À peine nommée Ministre de la Refondation, Hanitra Razafimanantsoa suscite déjà la controverse. Sa récente déclaration — « Nous devons respecter l’ordre constitutionnel pour éviter les sanctions internationales et continuer de recevoir des financements » — a choqué plus d’un.
Car au lieu d’incarner la rupture promise, elle semble déjà renouer avec l’ancienne logique de dépendance, celle-là même que la refondation prétend abolir.
Comment comprendre qu’une ministre chargée de repenser le pays à la racine parle comme une gestionnaire de continuité ?
La refondation n’a pas pour vocation de plaire aux bailleurs ni de s’agenouiller devant les institutions internationales. Son essence même est de restaurer la souveraineté, la dignité, et l’indépendance de Madagascar. Or, affirmer que notre avenir dépend de la continuité des financements étrangers, c’est nier le potentiel immense de notre nation.

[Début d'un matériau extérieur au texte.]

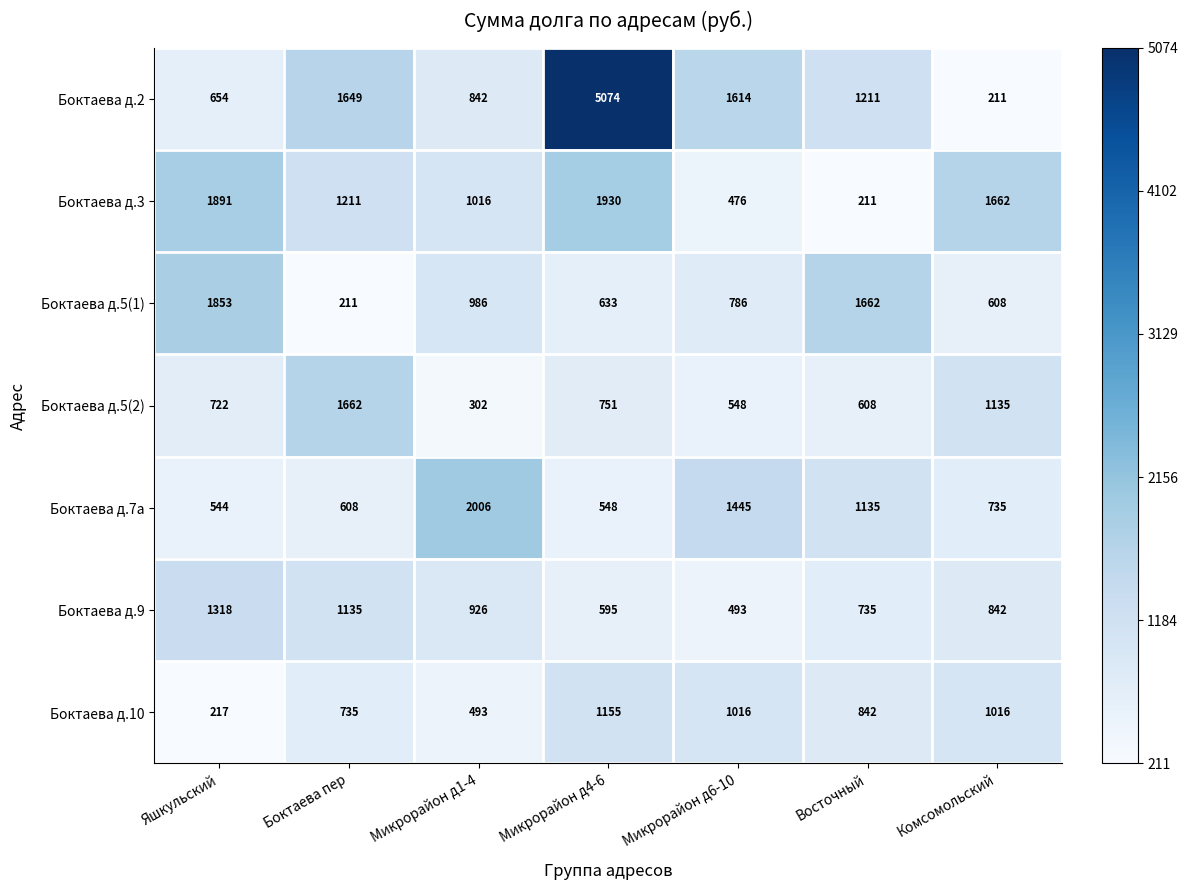

At which category is the sum across all series the highest?

Микрорайон д4-6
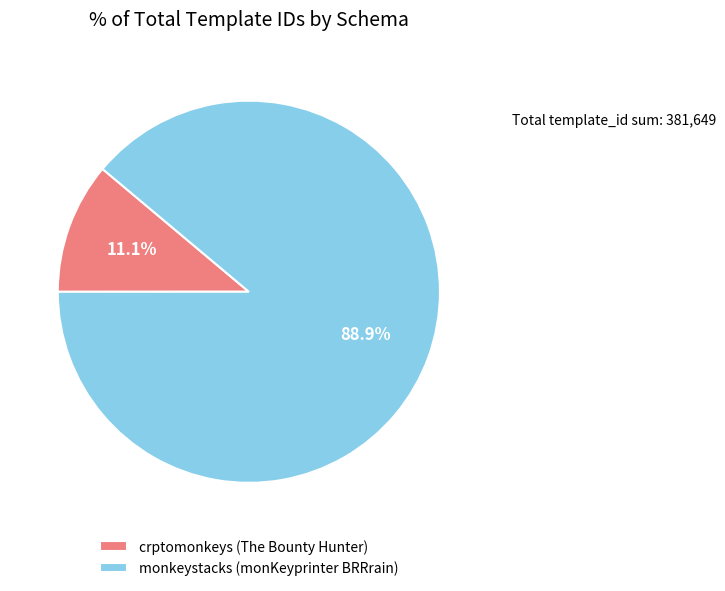

To the nearest percent, what is the average slice percentage?

50%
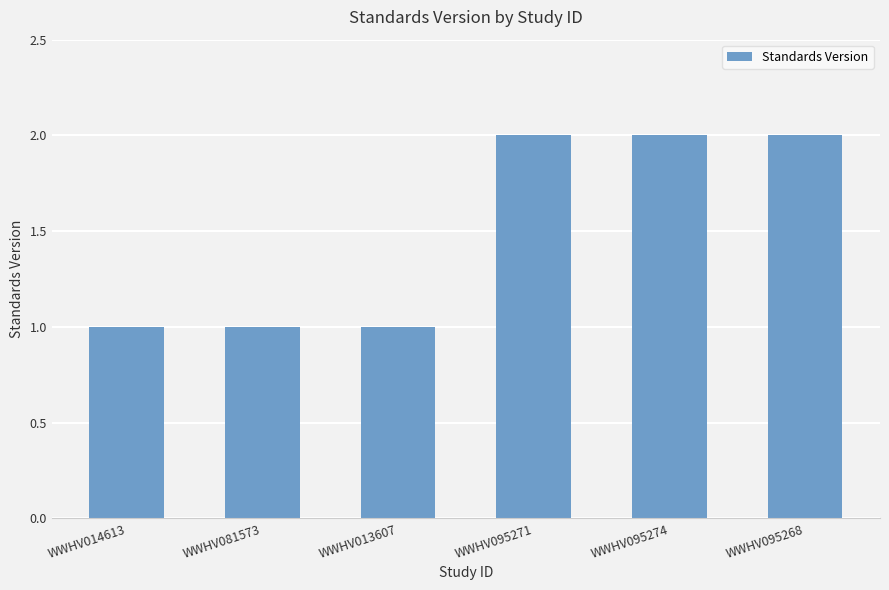

Which has a higher value, WWHV081573 or WWHV095274?

WWHV095274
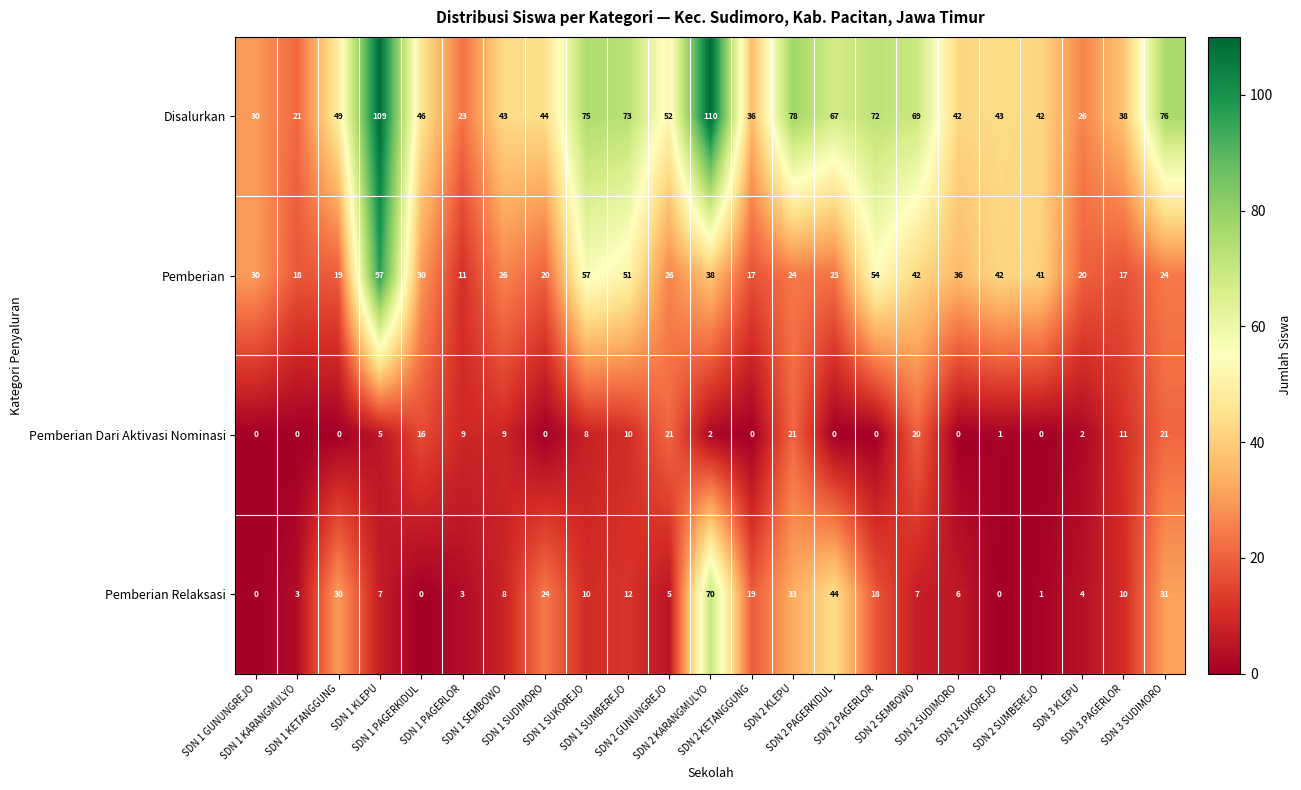

What is the spread (max minus min) of values at SDN 1 SUKOREJO?

67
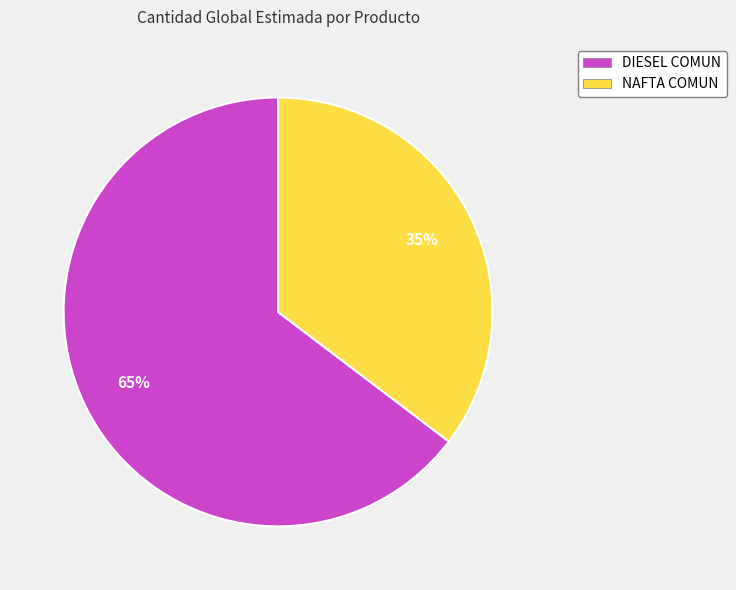

Combined, do NAFTA COMUN and DIESEL COMUN account for over 50%?

Yes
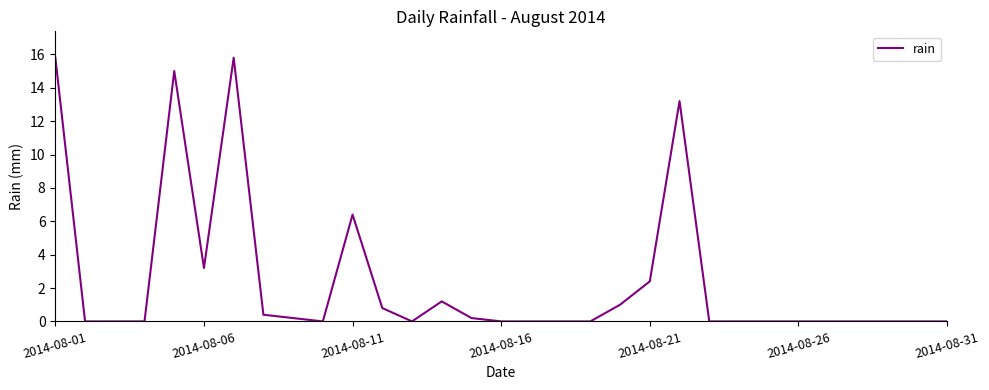

What is the difference between the maximum and minimum values?

15.8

Le peuple malgache en a assez des dirigeants qui brandissent la peur des sanctions pour justifier la soumission.
Il en a assez des politiques qui troquent la vision pour la dépendance, la refondation pour la résignation.
Ce pays regorge de richesses naturelles, humaines et culturelles. Ce n’est pas l’argent des bailleurs qui manque — c’est la volonté politique de bâtir un modèle réellement malgache, libre et autonome.
Le Président Michaël Randrianirina a affirmé que la refondation visait à briser le cycle de dépendance et à redonner au peuple confiance en sa propre force.
Si Hanitra Razafimanantsoa ne partage pas cette vision, elle n’a rien à faire à la tête de ce ministère.
Les militaires qui ont pris leurs responsabilités l’ont fait dans l’esprit d’un redressement national, pas pour voir revenir les vieilles habitudes de soumission.
On a donné 2 mois aux ministres pour faire leurs preuves.
Mais dans ce cas précis, 2 mois seraient déjà de trop.
Une refondation véritable ne peut se construire avec ceux qui regardent encore vers l’extérieur avant de regarder leur peuple.
Travailler avec l’international, oui — mais sans dépendre.
Collaborer, oui — mais sans se soumettre.
La refondation exige des femmes et des hommes de conviction, pas des gardiens du statu quo.
Si la Ministre Razafimanantsoa ne porte pas cette flamme, qu’elle laisse la place à ceux qui croient en un Madagascar debout, fier et souverain.